Validation runs in two phases:

Constraints — executed against the temp table (before the data is written to the target). If any constraint fails, the model is aborted and no data is written.

Audits — executed inside the BEGIN ... COMMIT transaction, after the data write but before commit. A failing audit raises error(), which aborts the entire transaction atomically — schema changes, data writes, and commit metadata are all rolled back.

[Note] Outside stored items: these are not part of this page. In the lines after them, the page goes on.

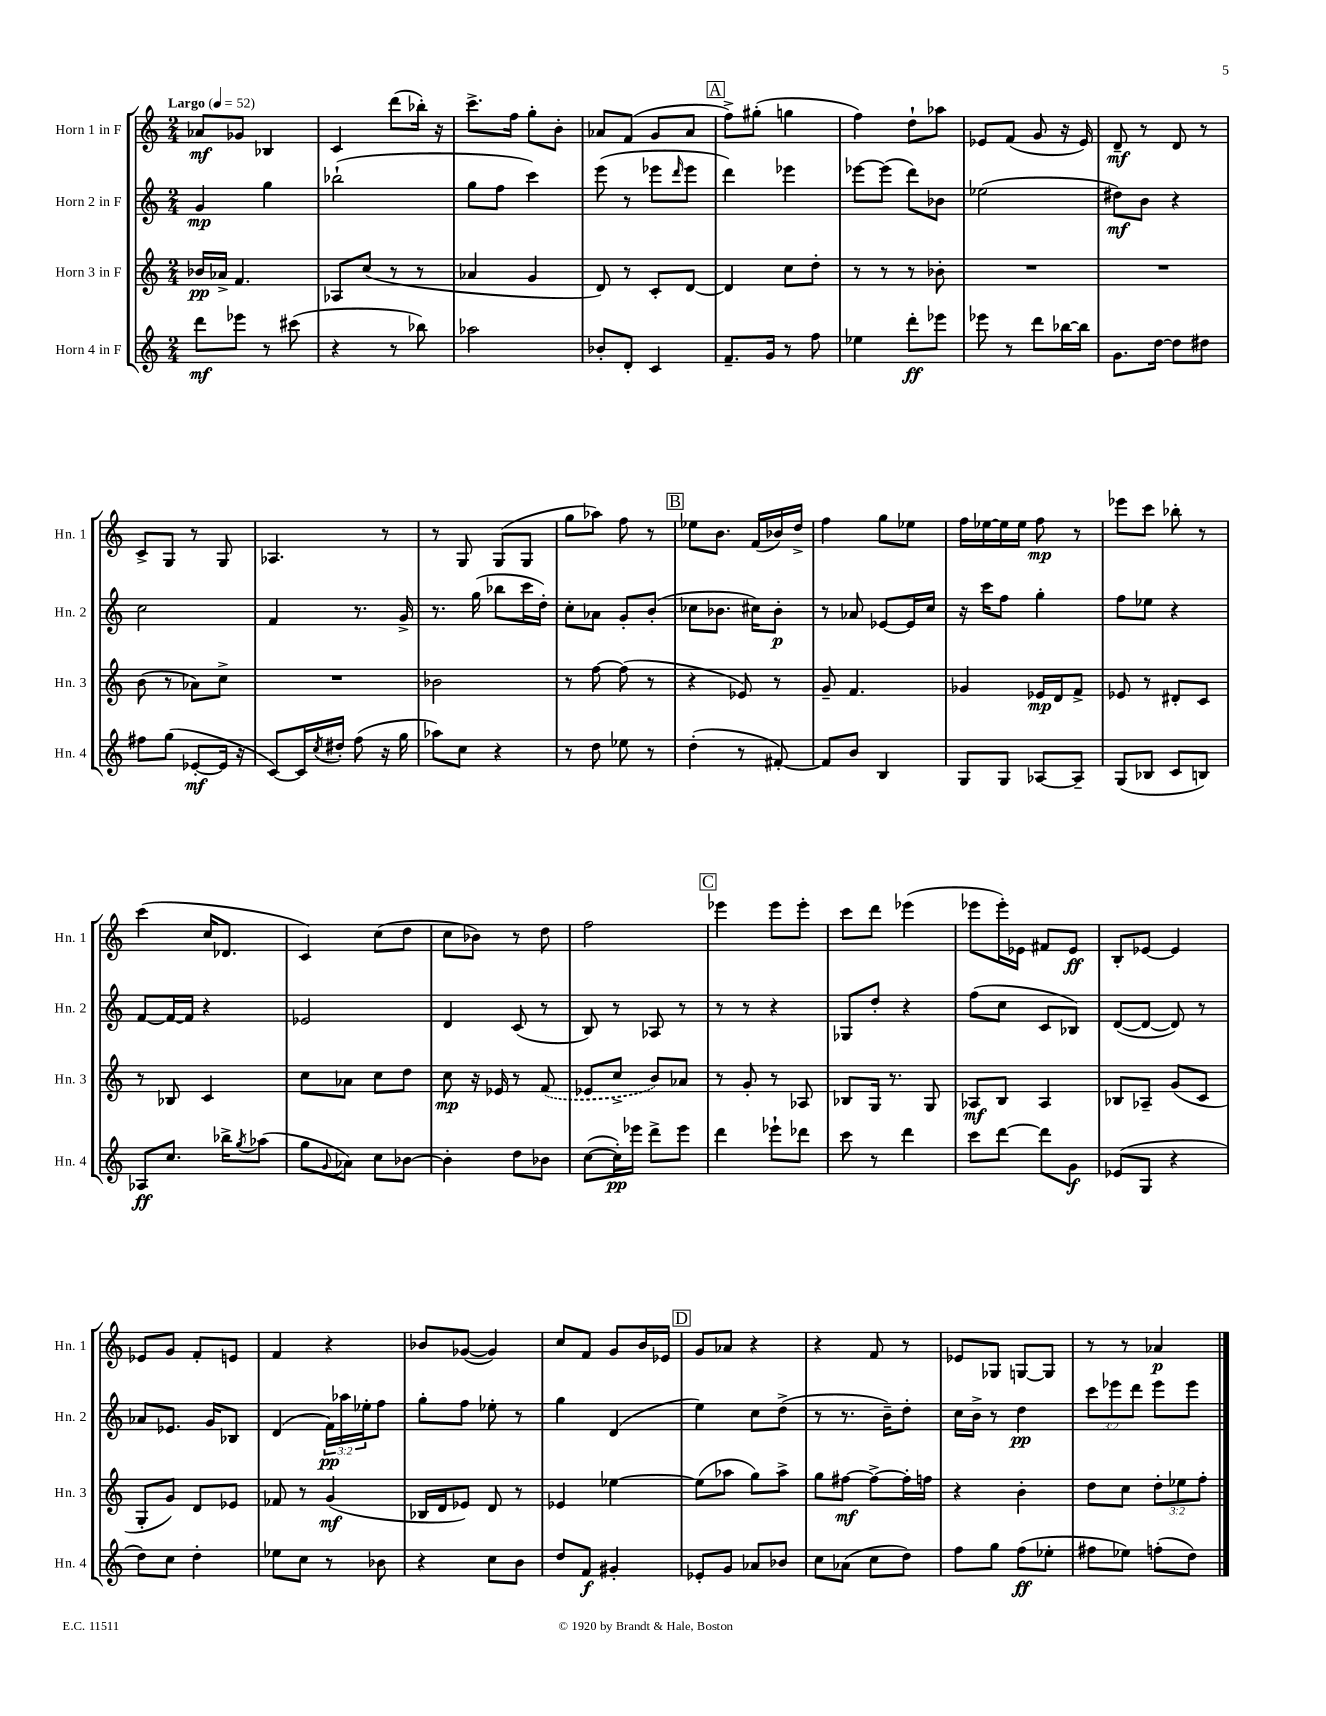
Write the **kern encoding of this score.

**kern	**kern	**kern	**kern
*staff4	*staff3	*staff2	*staff1
*clefG2	*clefG2	*clefG2	*clefG2
*k[]	*k[]	*k[]	*k[]
*M2/4	*M2/4	*M2/4	*M2/4
*MM52	*MM52	*MM52	*MM52
8ddd\L	16b-/LL	4g/	8a-/L
.	16a-^/JJ	.	.
8eee-\J	4.f/	.	8g-/J
8r	.	4gg\	4B-/
(8ccc#\	.	.	.
=	=	=	=
4r	8A-/L	(2bb-`\	4c/
.	(8cc/J	.	.
8r	8r	.	(8ddd\L
8bb-\)	8r	.	16bb-'\Jk)
.	.	.	16r
=	=	=	=
2aa-\	4a-/	8gg\L	8.ccc^\L
.	.	8ff\J	.
.	.	.	16ff\Jk
.	4g/	4ccc\)	8gg'\L
.	.	.	8b'\J
=	=	=	=
8b-'/L	8d/)	(8eee\	8a-/L
8d'/J	8r	8r	(8f/J
4c/	8c'/L	8eee-\L	8g/L
.	.	16qqddd/	.
.	[8d/J	8eee-\J	8a-/J
=	=	=	=
8.f~/L	4d/]	4ddd\)	8ff^\L)
.	.	.	(8gg#'\J
16g/Jk	.	.	.
8r	8cc\L	4eee-\	4gg\
8ff\	8dd'\J	.	.
=	=	=	=
4ee-\	8r	[8eee-\L	4ff\)
.	8r	(8eee-\]J	.
8ddd'\L	8r	8ddd\L)	8dd`\L
8eee-\J	8b-'\	8b-\J	8aa-\J
=	=	=	=
8eee-\	2r	(2ee-\	8e-/L
8r	.	.	(8f/J
8ddd\L	.	.	8g/
[16bb-\L	.	.	16r
16bb-\]JJ	.	.	16e-/)
=	=	=	=
8.g\L	2r	8dd#\L)	8d~/
.	.	8b\J	8r
[16dd\Jk	.	.	.
8dd\]L	.	4r	8d/
8dd#\J	.	.	8r
=	=	=	=
8ff#\L	(8b\	2cc\	8c^/L
(8gg\J	8r	.	8G/J
[8e-'/L	8a-\L)	.	8r
16e-/]Jk	8cc^\J	.	8G/
16r	.	.	.
=	=	=	=
[8c/L)	2r	4f/	4.A-/
16c/]L	.	.	.
8qcc/	.	.	.
16dd#'/JJ	.	.	.
(8ff\	.	8.r	.
16r	.	.	8r
16gg\	.	16g^/	.
=	=	=	=
8aa-\L)	2b-\	8.r	8r
8cc\J	.	.	8G/
.	.	(16gg\	.
4r	.	8bb-\L	(8G/L
.	.	16ccc\L	8G/J
.	.	16dd'\JJ)	.
=	=	=	=
8r	8r	8cc'\L	8gg\L
8dd\	[8ff\	8a-\J	8aa-\J)
8ee-\	(8ff\]	8g'/L	8ff\
8r	8r	(8b'/J	8r
=	=	=	=
(4dd'\	4r	8cc-\L	8ee-\L
.	.	8.b-\J	8.b\J
8r	8e-/)	.	.
.	.	16cc#\LK)	(16f/LL
[8f#'/)	8r	8b-'\J	16b-/)
.	.	.	16dd^/JJ
=	=	=	=
8f#/]L	8g~/	8r	4ff\
8b/J	4.f/	8a-/	.
4B/	.	[8e-/L	8gg\L
.	.	16e-/]L	8ee-\J
.	.	16cc/JJ	.
=	=	=	=
8G/L	4g-/	16r	16ff\LL
.	.	16ccc\LK	[16ee-\
8G/J	.	8ff\J	16ee-\]
.	.	.	16ee-\JJ
[8A-/L	16e-/LL	4gg'\	8ff\
.	16d/J	.	.
8A-~/]J	8f^/J	.	8r
=	=	=	=
(8G/L	8e-/	8ff\L	8eee-\L
8B-/J	8r	8ee-\J	8ccc\J
8c/L	8d#'/L	4r	8bb-'\
8B/J)	8c/J	.	8r
=	=	=	=
8A-/L	8r	[8f/L	(4ccc\
8.cc/J	8B-/	16f/_L	.
.	.	16f/]JJ	.
.	4c/	4r	16cc/LK
16bb-^\LK	.	.	8.d-/J
8qgg/	.	.	.
(8aa-\J	.	.	.
=	=	=	=
8gg\L	8cc\L	2e-/	4c/)
8qqg/	.	.	.
8a-\J)	8a-\J	.	.
8cc\L	8cc\L	.	(8cc\L
[8b-\J	8dd\J	.	8dd\J
=	=	=	=
4b-'\]	8cc\	4d/	8cc\L
.	16r	.	8b-\J)
.	16e-/	.	.
8dd\L	8r	(8c/	8r
8b-\J	(8f/	8r	8dd\
=	=	=	=
([8cc\L	8e-/L	8B/)	2ff\
16cc'\]L)	8cc^/J	8r	.
16eee-\JJ	.	.	.
8ddd^\L	8b/L)	8A-/	.
8eee-\J	8a-/J	8r	.
=	=	=	=
4ddd\	8r	8r	4eee-\
.	8g'/	8r	.
8eee-`\L	8r	4r	8eee-\L
8ddd-\J	8A-/	.	8eee-'\J
=	=	=	=
8ccc\	8B-/L	8G-/L	8ccc\L
8r	16G/Jk	8dd'/J	8ddd\J
.	8.r	.	.
4ddd\	.	4r	(4eee-\
.	8G/	.	.
=	=	=	=
8ccc\L	8A-/L	(8ff\L	8eee-\L
[8ddd\J	8B/J	8cc\J	16eee-'\L)
.	.	.	16e-\JJ
8ddd\]L	4A-/	8c/L	8f#/L
8g\J	.	8B-/J)	8e-/J
=	=	=	=
(8e-/L	8B-/L	([8d/L	8B'/L
8G/J	8A-~/J	8d/_J	[8e-/J
4r	(8g/L	8d/])	4e-/]
.	8c/J	8r	.
=	=	=	=
8dd\L)	8G'/L	8a-/L	8e-/L
8cc\J	8g/J)	8.e-/J	8g/J
4dd'\	8d/L	.	8f'/L
.	.	16g/LK	.
.	8e-/J	8B-/J	8e/J
=	=	=	=
8ee-\L	8f-/	(4d/	4f/
8cc\J	8r	.	.
8r	(4g/	24f\LL)	4r
.	.	24aa-\	.
.	.	24ee-'\J	.
8b-\	.	8ff\J	.
=	=	=	=
4r	16B-/LL	8gg'\L	8b-/L
.	16d/J	.	.
.	8e-/J)	8ff\J	([8g-/J
8cc\L	8d/	8ee-'\	4g-/])
8b\J	8r	8r	.
=	=	=	=
8dd/L	4e-/	4gg\	8cc/L
8f/J	.	.	8f/J
4g#'/	[4ee-\	(4d/	8g/L
.	.	.	16b/L
.	.	.	16e-/JJ
=	=	=	=
8e-'/L	(8ee-\]L	4ee\)	8g/L
8g/J	8aa-\J	.	8a-/J
8a-/L	8gg\L)	8cc\L	4r
8b-/J	8aa-^\J	(8dd^\J	.
=	=	=	=
8cc\L	8gg\L	8r	4r
(8a-\J	[8ff#\J	8.r	.
8cc\L	8ff#^\_L	.	8f/
.	.	16b~\LK)	.
8dd\J)	16ff#'\]L	8dd'\J	8r
.	16ff\JJ	.	.
=	=	=	=
8ff\L	4r	16cc\LL	8e-/L
.	.	16b^\JJ	.
8gg\J	.	8r	8G-/J
(8ff\L	4b'\	4dd\	[8G/L
8ee-'\J	.	.	8G/]J
=	=	=	=
8ff#\L	8dd\L	12ccc\L	8r
.	.	12eee-\	.
8ee-\J)	8cc\J	.	8r
.	.	12ddd\J	.
(8ff'\L	12dd'\L	8eee-\L	4a-/
.	12ee-\	.	.
8dd\J)	.	8eee-\J	.
.	12ff'\J	.	.
==	==	==	==
*-	*-	*-	*-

Warnings — executed after commit. They log anomalies (delta detection, statistical checks) without blocking.

7. Commit

The final step writes results to DuckLake inside a single transaction:

BEGIN;
  ALTER TABLE (schema evolution)
  INSERT INTO / MERGE INTO (data write)
  SELECT error(...) (audit checks)
  CALL set_commit_message('ondatrasql', 'Pipeline run: ...', extra_info => '...')
COMMIT;

On success, a DuckLake snapshot is created with metadata including the model name, SQL hash, column definitions, row count, and duration. On failure, no snapshot is created.

The full picture

$ ondatrasql run

Running 4 models...
[OK] raw.orders      (table, skip — unchanged)
[OK] raw.customers   (table, backfill, 20 rows, 95ms)
[OK] staging.orders  (merge, incremental, 3 rows, 200ms)
[OK] mart.revenue    (table, full, 12 rows, 154ms)

Four models. One command. Each model gets the minimum necessary work based on what actually changed.